WHAT IS BEING ASKED
Count the lines in the records below that contain the string "персоналу", treating case as significant. Reply with the number alone.
- - -
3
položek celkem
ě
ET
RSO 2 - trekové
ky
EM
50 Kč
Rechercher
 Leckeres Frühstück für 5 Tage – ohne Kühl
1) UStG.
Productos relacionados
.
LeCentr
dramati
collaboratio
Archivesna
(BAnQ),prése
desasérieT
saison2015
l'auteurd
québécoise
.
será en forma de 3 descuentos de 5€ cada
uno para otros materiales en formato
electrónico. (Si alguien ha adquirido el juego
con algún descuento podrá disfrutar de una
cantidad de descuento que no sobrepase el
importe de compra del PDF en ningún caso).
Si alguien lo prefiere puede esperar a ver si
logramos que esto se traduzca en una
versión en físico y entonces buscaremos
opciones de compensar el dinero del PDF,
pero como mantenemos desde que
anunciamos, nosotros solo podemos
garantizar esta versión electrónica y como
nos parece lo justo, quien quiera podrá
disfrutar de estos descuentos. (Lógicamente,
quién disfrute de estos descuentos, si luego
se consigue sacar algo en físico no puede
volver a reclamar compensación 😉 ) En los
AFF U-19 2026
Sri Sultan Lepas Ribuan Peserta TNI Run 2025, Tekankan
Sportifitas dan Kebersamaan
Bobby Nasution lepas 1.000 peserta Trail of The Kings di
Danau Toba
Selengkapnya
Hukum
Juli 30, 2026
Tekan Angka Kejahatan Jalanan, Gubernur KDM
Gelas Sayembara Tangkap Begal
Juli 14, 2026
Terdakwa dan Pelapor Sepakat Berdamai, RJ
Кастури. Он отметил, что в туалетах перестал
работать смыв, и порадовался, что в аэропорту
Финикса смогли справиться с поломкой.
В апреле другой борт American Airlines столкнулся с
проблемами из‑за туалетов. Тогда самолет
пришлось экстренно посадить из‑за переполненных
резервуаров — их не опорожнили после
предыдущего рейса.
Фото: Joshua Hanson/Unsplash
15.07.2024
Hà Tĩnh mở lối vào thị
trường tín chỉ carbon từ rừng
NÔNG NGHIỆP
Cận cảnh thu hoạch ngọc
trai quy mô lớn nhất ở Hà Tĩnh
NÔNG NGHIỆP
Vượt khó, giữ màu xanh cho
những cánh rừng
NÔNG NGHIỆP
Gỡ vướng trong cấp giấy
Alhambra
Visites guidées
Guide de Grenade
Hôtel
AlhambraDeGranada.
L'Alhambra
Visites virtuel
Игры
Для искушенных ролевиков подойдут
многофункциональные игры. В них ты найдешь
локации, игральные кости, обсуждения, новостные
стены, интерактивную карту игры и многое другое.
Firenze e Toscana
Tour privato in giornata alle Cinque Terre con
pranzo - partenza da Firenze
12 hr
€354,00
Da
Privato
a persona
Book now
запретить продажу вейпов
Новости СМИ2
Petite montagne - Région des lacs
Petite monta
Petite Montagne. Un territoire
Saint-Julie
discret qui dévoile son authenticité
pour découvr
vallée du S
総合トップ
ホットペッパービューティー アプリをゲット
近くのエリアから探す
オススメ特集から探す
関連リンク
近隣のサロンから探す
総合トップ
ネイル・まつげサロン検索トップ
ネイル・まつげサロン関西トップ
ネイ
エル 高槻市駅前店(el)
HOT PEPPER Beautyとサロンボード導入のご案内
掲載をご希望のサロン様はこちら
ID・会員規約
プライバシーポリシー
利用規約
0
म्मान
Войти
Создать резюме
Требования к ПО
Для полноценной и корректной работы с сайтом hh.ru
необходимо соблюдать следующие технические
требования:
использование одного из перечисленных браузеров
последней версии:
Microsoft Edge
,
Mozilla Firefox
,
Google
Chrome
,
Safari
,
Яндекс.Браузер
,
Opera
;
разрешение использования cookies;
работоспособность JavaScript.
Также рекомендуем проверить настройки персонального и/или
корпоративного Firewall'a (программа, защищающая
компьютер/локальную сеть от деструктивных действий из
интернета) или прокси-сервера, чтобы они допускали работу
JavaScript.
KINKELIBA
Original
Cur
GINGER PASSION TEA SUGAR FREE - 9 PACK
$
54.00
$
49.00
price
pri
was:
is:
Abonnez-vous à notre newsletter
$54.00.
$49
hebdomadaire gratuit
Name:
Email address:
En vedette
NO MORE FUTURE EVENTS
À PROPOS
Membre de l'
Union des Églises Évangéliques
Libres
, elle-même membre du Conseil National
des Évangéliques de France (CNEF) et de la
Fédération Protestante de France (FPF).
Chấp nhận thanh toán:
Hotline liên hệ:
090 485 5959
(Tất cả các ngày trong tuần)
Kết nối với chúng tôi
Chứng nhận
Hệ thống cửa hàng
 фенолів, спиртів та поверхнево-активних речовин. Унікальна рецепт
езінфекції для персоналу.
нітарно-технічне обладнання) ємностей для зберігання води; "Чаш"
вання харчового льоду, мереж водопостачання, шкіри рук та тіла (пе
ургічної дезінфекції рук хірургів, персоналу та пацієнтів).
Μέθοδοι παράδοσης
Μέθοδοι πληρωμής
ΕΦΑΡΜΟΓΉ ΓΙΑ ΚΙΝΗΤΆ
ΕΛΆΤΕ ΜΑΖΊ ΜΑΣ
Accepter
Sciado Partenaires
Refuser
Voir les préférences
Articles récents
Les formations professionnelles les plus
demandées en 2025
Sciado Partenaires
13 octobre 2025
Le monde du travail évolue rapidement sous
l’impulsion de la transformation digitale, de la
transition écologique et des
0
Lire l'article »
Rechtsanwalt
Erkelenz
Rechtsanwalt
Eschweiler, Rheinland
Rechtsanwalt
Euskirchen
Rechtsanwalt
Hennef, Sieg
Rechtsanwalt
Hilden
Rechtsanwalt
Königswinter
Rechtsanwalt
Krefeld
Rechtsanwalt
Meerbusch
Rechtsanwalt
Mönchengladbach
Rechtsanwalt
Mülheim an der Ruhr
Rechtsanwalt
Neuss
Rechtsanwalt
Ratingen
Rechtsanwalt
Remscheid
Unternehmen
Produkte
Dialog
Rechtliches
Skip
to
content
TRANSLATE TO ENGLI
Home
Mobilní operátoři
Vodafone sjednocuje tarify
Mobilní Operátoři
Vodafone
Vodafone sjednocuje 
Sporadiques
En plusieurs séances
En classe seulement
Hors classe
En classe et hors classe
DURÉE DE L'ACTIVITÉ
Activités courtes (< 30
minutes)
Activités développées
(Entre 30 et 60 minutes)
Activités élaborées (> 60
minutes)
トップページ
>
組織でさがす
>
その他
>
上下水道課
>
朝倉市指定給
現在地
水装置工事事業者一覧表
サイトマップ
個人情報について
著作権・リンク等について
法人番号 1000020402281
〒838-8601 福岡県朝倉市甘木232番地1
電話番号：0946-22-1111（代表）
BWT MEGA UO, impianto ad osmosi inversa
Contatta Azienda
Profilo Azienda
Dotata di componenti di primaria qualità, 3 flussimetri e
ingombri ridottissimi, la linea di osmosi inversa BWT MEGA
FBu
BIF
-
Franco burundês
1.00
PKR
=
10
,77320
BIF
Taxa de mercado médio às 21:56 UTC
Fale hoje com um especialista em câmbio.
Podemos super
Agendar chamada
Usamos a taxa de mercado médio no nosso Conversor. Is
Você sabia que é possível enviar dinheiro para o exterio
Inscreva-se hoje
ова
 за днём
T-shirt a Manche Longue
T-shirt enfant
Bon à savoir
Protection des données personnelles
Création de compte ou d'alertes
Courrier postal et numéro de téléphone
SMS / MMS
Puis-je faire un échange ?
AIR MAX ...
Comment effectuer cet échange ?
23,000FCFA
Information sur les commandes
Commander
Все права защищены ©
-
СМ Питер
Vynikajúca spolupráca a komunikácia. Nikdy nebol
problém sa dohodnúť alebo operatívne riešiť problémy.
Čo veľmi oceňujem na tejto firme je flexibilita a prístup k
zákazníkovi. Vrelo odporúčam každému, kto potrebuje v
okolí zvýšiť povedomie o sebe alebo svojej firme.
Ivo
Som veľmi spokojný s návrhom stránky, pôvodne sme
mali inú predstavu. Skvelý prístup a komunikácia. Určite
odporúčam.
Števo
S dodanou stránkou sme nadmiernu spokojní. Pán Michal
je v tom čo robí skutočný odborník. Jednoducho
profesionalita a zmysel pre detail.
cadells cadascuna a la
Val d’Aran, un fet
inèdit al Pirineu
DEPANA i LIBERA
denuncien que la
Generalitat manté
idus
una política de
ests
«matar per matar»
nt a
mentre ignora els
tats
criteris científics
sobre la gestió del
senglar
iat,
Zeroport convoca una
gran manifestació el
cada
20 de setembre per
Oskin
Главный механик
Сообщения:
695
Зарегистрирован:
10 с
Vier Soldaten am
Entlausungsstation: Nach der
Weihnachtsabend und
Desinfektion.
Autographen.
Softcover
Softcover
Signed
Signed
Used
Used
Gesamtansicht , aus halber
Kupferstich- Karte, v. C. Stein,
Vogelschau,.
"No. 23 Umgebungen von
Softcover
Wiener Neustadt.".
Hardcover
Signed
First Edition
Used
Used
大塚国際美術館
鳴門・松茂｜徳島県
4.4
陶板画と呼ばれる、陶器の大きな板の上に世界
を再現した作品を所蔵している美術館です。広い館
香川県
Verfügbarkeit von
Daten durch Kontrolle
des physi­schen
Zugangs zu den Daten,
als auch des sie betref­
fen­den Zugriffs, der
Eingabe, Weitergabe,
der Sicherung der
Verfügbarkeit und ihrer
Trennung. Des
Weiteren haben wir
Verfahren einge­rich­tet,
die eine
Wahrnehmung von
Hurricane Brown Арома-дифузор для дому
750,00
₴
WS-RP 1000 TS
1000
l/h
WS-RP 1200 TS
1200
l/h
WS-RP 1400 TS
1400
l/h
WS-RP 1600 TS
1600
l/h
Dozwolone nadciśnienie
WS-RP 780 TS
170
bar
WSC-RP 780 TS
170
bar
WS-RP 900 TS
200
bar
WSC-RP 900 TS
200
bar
- - -
RESPONSE AREA
2